Aim of the task
Once the data has been read, return all of it precisely as written.

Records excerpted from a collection
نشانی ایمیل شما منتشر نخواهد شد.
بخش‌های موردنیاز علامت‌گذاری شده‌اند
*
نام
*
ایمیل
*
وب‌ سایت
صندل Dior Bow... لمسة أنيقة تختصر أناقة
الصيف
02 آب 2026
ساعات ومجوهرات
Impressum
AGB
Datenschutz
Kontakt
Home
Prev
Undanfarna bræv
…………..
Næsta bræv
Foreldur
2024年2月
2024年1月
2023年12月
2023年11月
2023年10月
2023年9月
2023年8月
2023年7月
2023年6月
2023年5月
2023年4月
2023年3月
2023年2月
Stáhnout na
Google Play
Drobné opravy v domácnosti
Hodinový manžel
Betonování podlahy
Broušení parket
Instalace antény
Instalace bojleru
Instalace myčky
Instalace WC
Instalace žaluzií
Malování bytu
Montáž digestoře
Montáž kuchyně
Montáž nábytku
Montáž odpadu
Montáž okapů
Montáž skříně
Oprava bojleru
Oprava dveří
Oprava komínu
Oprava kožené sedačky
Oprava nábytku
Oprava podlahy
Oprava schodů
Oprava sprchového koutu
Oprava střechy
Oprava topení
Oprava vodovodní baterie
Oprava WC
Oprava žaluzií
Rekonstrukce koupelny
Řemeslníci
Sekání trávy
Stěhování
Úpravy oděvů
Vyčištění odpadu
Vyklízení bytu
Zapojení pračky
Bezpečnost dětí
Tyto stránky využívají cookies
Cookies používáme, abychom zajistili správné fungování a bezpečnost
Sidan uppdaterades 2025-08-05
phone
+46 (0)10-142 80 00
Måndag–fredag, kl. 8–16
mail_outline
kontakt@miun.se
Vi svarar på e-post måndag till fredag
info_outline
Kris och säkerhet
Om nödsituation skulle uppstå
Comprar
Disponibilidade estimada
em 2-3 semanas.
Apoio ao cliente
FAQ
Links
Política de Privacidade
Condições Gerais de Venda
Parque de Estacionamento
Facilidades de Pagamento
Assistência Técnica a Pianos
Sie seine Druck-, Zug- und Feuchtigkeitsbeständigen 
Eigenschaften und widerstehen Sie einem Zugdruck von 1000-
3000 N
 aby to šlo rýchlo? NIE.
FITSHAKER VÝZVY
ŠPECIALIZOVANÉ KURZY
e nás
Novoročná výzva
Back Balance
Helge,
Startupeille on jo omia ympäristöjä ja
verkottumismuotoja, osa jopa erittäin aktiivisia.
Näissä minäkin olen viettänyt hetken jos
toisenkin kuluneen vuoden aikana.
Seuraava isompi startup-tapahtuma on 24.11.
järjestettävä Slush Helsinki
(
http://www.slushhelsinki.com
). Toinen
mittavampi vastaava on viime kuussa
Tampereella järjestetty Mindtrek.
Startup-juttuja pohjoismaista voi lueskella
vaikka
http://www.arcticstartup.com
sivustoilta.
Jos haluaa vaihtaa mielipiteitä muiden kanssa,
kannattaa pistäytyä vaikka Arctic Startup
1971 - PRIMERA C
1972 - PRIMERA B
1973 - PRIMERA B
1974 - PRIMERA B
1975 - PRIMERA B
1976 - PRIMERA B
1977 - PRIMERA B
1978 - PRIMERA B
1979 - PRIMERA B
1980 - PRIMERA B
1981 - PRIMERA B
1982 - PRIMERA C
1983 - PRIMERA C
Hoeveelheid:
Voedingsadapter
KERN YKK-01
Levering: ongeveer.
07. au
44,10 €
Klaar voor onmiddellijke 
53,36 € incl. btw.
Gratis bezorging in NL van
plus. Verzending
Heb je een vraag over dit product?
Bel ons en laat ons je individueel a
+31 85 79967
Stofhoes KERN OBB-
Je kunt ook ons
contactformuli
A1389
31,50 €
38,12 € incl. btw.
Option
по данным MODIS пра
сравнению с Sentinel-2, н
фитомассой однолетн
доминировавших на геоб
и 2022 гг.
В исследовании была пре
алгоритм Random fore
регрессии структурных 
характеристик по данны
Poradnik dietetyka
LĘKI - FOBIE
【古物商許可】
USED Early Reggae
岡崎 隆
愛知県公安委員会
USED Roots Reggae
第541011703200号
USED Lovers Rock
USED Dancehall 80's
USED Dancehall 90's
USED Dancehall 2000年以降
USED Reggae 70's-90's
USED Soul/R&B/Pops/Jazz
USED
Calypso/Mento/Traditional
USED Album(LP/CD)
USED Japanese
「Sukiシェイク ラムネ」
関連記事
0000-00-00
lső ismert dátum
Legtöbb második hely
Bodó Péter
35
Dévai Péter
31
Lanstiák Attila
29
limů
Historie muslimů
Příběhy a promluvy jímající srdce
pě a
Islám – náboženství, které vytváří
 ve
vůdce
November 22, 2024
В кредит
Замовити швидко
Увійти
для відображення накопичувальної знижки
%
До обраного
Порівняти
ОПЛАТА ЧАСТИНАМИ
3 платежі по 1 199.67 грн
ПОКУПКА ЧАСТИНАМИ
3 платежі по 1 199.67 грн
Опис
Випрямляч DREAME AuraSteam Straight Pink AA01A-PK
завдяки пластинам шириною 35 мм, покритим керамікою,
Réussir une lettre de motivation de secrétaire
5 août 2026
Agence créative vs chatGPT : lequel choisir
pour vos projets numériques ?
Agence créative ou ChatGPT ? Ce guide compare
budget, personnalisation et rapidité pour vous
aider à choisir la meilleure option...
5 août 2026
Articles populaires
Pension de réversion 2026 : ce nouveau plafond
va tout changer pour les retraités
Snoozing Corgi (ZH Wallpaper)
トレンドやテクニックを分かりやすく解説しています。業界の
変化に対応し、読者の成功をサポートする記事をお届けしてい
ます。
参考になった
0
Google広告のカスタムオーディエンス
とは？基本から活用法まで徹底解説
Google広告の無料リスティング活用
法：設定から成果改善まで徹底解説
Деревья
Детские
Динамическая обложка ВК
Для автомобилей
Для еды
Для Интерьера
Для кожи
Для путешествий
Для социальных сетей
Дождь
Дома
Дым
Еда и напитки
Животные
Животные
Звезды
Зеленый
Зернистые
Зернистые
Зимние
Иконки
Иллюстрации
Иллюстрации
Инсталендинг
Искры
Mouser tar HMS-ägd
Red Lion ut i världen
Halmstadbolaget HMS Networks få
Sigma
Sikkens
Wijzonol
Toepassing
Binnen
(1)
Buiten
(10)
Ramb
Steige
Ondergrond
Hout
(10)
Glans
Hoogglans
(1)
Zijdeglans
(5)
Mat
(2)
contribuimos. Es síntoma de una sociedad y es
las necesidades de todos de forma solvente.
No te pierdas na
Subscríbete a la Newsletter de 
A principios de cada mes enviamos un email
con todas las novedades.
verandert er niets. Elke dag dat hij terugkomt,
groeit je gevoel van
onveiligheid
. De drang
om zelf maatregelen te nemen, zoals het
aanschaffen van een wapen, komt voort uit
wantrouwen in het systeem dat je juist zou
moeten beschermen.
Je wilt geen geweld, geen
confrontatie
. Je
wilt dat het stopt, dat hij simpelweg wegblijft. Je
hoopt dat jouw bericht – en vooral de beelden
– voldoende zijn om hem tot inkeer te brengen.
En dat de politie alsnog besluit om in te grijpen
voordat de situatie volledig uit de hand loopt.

Answer to the problem
نشانی ایمیل شما منتشر نخواهد شد.
بخش‌های موردنیاز علامت‌گذاری شده‌اند
*
نام
*
ایمیل
*
وب‌ سایت
صندل Dior Bow... لمسة أنيقة تختصر أناقة
الصيف
02 آب 2026
ساعات ومجوهرات
Impressum
AGB
Datenschutz
Kontakt
Home
Prev
Undanfarna bræv
…………..
Næsta bræv
Foreldur
2024年2月
2024年1月
2023年12月
2023年11月
2023年10月
2023年9月
2023年8月
2023年7月
2023年6月
2023年5月
2023年4月
2023年3月
2023年2月
Stáhnout na
Google Play
Drobné opravy v domácnosti
Hodinový manžel
Betonování podlahy
Broušení parket
Instalace antény
Instalace bojleru
Instalace myčky
Instalace WC
Instalace žaluzií
Malování bytu
Montáž digestoře
Montáž kuchyně
Montáž nábytku
Montáž odpadu
Montáž okapů
Montáž skříně
Oprava bojleru
Oprava dveří
Oprava komínu
Oprava kožené sedačky
Oprava nábytku
Oprava podlahy
Oprava schodů
Oprava sprchového koutu
Oprava střechy
Oprava topení
Oprava vodovodní baterie
Oprava WC
Oprava žaluzií
Rekonstrukce koupelny
Řemeslníci
Sekání trávy
Stěhování
Úpravy oděvů
Vyčištění odpadu
Vyklízení bytu
Zapojení pračky
Bezpečnost dětí
Tyto stránky využívají cookies
Cookies používáme, abychom zajistili správné fungování a bezpečnost
Sidan uppdaterades 2025-08-05
phone
+46 (0)10-142 80 00
Måndag–fredag, kl. 8–16
mail_outline
kontakt@miun.se
Vi svarar på e-post måndag till fredag
info_outline
Kris och säkerhet
Om nödsituation skulle uppstå
Comprar
Disponibilidade estimada
em 2-3 semanas.
Apoio ao cliente
FAQ
Links
Política de Privacidade
Condições Gerais de Venda
Parque de Estacionamento
Facilidades de Pagamento
Assistência Técnica a Pianos
Sie seine Druck-, Zug- und Feuchtigkeitsbeständigen 
Eigenschaften und widerstehen Sie einem Zugdruck von 1000-
3000 N
 aby to šlo rýchlo? NIE.
FITSHAKER VÝZVY
ŠPECIALIZOVANÉ KURZY
e nás
Novoročná výzva
Back Balance
Helge,
Startupeille on jo omia ympäristöjä ja
verkottumismuotoja, osa jopa erittäin aktiivisia.
Näissä minäkin olen viettänyt hetken jos
toisenkin kuluneen vuoden aikana.
Seuraava isompi startup-tapahtuma on 24.11.
järjestettävä Slush Helsinki
(
http://www.slushhelsinki.com
). Toinen
mittavampi vastaava on viime kuussa
Tampereella järjestetty Mindtrek.
Startup-juttuja pohjoismaista voi lueskella
vaikka
http://www.arcticstartup.com
sivustoilta.
Jos haluaa vaihtaa mielipiteitä muiden kanssa,
kannattaa pistäytyä vaikka Arctic Startup
1971 - PRIMERA C
1972 - PRIMERA B
1973 - PRIMERA B
1974 - PRIMERA B
1975 - PRIMERA B
1976 - PRIMERA B
1977 - PRIMERA B
1978 - PRIMERA B
1979 - PRIMERA B
1980 - PRIMERA B
1981 - PRIMERA B
1982 - PRIMERA C
1983 - PRIMERA C
Hoeveelheid:
Voedingsadapter
KERN YKK-01
Levering: ongeveer.
07. au
44,10 €
Klaar voor onmiddellijke 
53,36 € incl. btw.
Gratis bezorging in NL van
plus. Verzending
Heb je een vraag over dit product?
Bel ons en laat ons je individueel a
+31 85 79967
Stofhoes KERN OBB-
Je kunt ook ons
contactformuli
A1389
31,50 €
38,12 € incl. btw.
Option
по данным MODIS пра
сравнению с Sentinel-2, н
фитомассой однолетн
доминировавших на геоб
и 2022 гг.
В исследовании была пре
алгоритм Random fore
регрессии структурных 
характеристик по данны
Poradnik dietetyka
LĘKI - FOBIE
【古物商許可】
USED Early Reggae
岡崎 隆
愛知県公安委員会
USED Roots Reggae
第541011703200号
USED Lovers Rock
USED Dancehall 80's
USED Dancehall 90's
USED Dancehall 2000年以降
USED Reggae 70's-90's
USED Soul/R&B/Pops/Jazz
USED
Calypso/Mento/Traditional
USED Album(LP/CD)
USED Japanese
「Sukiシェイク ラムネ」
関連記事
0000-00-00
lső ismert dátum
Legtöbb második hely
Bodó Péter
35
Dévai Péter
31
Lanstiák Attila
29
limů
Historie muslimů
Příběhy a promluvy jímající srdce
pě a
Islám – náboženství, které vytváří
 ve
vůdce
November 22, 2024
В кредит
Замовити швидко
Увійти
для відображення накопичувальної знижки
%
До обраного
Порівняти
ОПЛАТА ЧАСТИНАМИ
3 платежі по 1 199.67 грн
ПОКУПКА ЧАСТИНАМИ
3 платежі по 1 199.67 грн
Опис
Випрямляч DREAME AuraSteam Straight Pink AA01A-PK
завдяки пластинам шириною 35 мм, покритим керамікою,
Réussir une lettre de motivation de secrétaire
5 août 2026
Agence créative vs chatGPT : lequel choisir
pour vos projets numériques ?
Agence créative ou ChatGPT ? Ce guide compare
budget, personnalisation et rapidité pour vous
aider à choisir la meilleure option...
5 août 2026
Articles populaires
Pension de réversion 2026 : ce nouveau plafond
va tout changer pour les retraités
Snoozing Corgi (ZH Wallpaper)
トレンドやテクニックを分かりやすく解説しています。業界の
変化に対応し、読者の成功をサポートする記事をお届けしてい
ます。
参考になった
0
Google広告のカスタムオーディエンス
とは？基本から活用法まで徹底解説
Google広告の無料リスティング活用
法：設定から成果改善まで徹底解説
Деревья
Детские
Динамическая обложка ВК
Для автомобилей
Для еды
Для Интерьера
Для кожи
Для путешествий
Для социальных сетей
Дождь
Дома
Дым
Еда и напитки
Животные
Животные
Звезды
Зеленый
Зернистые
Зернистые
Зимние
Иконки
Иллюстрации
Иллюстрации
Инсталендинг
Искры
Mouser tar HMS-ägd
Red Lion ut i världen
Halmstadbolaget HMS Networks få
Sigma
Sikkens
Wijzonol
Toepassing
Binnen
(1)
Buiten
(10)
Ramb
Steige
Ondergrond
Hout
(10)
Glans
Hoogglans
(1)
Zijdeglans
(5)
Mat
(2)
contribuimos. Es síntoma de una sociedad y es
las necesidades de todos de forma solvente.
No te pierdas na
Subscríbete a la Newsletter de 
A principios de cada mes enviamos un email
con todas las novedades.
verandert er niets. Elke dag dat hij terugkomt,
groeit je gevoel van
onveiligheid
. De drang
om zelf maatregelen te nemen, zoals het
aanschaffen van een wapen, komt voort uit
wantrouwen in het systeem dat je juist zou
moeten beschermen.
Je wilt geen geweld, geen
confrontatie
. Je
wilt dat het stopt, dat hij simpelweg wegblijft. Je
hoopt dat jouw bericht – en vooral de beelden
– voldoende zijn om hem tot inkeer te brengen.
En dat de politie alsnog besluit om in te grijpen
voordat de situatie volledig uit de hand loopt.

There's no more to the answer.